Your copy should repeat the data that follows exactly and contain no image.
RECORDS FOR PROCESSING Start Marker
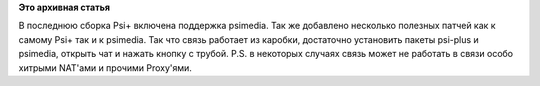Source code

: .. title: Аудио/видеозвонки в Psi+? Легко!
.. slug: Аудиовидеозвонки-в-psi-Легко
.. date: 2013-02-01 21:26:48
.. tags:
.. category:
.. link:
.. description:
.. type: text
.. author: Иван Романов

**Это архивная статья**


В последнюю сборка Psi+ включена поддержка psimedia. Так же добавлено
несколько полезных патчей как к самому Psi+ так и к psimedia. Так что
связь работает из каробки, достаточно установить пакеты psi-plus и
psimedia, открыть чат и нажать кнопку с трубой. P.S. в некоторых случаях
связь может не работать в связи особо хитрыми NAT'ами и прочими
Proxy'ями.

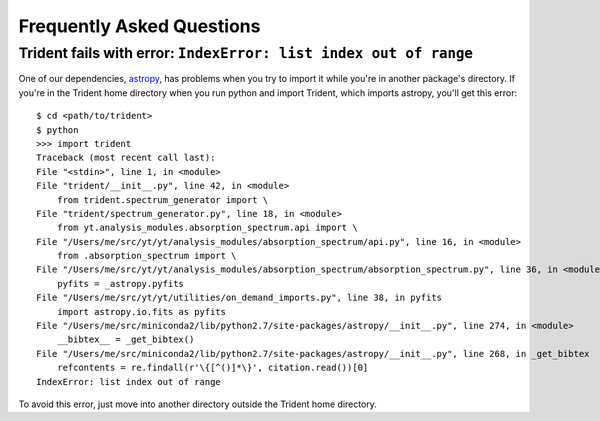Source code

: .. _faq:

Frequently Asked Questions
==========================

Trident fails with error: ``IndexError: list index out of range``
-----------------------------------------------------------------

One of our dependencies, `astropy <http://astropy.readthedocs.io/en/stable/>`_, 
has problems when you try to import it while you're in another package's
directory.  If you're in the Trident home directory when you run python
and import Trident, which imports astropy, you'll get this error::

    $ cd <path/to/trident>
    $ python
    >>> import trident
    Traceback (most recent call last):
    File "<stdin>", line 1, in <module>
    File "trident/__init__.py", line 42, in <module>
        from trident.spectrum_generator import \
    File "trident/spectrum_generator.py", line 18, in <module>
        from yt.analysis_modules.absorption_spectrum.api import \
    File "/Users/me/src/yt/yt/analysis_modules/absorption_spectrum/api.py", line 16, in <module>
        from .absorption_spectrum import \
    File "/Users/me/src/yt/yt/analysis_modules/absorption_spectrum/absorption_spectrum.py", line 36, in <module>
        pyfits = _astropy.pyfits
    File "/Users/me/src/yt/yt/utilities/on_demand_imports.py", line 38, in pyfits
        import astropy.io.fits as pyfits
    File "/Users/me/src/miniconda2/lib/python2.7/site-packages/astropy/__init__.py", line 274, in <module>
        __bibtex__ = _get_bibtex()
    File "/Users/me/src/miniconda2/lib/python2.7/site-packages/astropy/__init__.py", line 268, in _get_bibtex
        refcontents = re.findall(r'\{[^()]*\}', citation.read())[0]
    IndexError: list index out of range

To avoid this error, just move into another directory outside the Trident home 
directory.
RECORDS FOR PROCESSING End Marker
▸ ANSWER SECTION
Source code

: .. title: Аудио/видеозвонки в Psi+? Легко!
.. slug: Аудиовидеозвонки-в-psi-Легко
.. date: 2013-02-01 21:26:48
.. tags:
.. category:
.. link:
.. description:
.. type: text
.. author: Иван Романов

**Это архивная статья**


В последнюю сборка Psi+ включена поддержка psimedia. Так же добавлено
несколько полезных патчей как к самому Psi+ так и к psimedia. Так что
связь работает из каробки, достаточно установить пакеты psi-plus и
psimedia, открыть чат и нажать кнопку с трубой. P.S. в некоторых случаях
связь может не работать в связи особо хитрыми NAT'ами и прочими
Proxy'ями.

Source code

: .. _faq:

Frequently Asked Questions
==========================

Trident fails with error: ``IndexError: list index out of range``
-----------------------------------------------------------------

One of our dependencies, `astropy <http://astropy.readthedocs.io/en/stable/>`_, 
has problems when you try to import it while you're in another package's
directory.  If you're in the Trident home directory when you run python
and import Trident, which imports astropy, you'll get this error::

    $ cd <path/to/trident>
    $ python
    >>> import trident
    Traceback (most recent call last):
    File "<stdin>", line 1, in <module>
    File "trident/__init__.py", line 42, in <module>
        from trident.spectrum_generator import \
    File "trident/spectrum_generator.py", line 18, in <module>
        from yt.analysis_modules.absorption_spectrum.api import \
    File "/Users/me/src/yt/yt/analysis_modules/absorption_spectrum/api.py", line 16, in <module>
        from .absorption_spectrum import \
    File "/Users/me/src/yt/yt/analysis_modules/absorption_spectrum/absorption_spectrum.py", line 36, in <module>
        pyfits = _astropy.pyfits
    File "/Users/me/src/yt/yt/utilities/on_demand_imports.py", line 38, in pyfits
        import astropy.io.fits as pyfits
    File "/Users/me/src/miniconda2/lib/python2.7/site-packages/astropy/__init__.py", line 274, in <module>
        __bibtex__ = _get_bibtex()
    File "/Users/me/src/miniconda2/lib/python2.7/site-packages/astropy/__init__.py", line 268, in _get_bibtex
        refcontents = re.findall(r'\{[^()]*\}', citation.read())[0]
    IndexError: list index out of range

To avoid this error, just move into another directory outside the Trident home 
directory.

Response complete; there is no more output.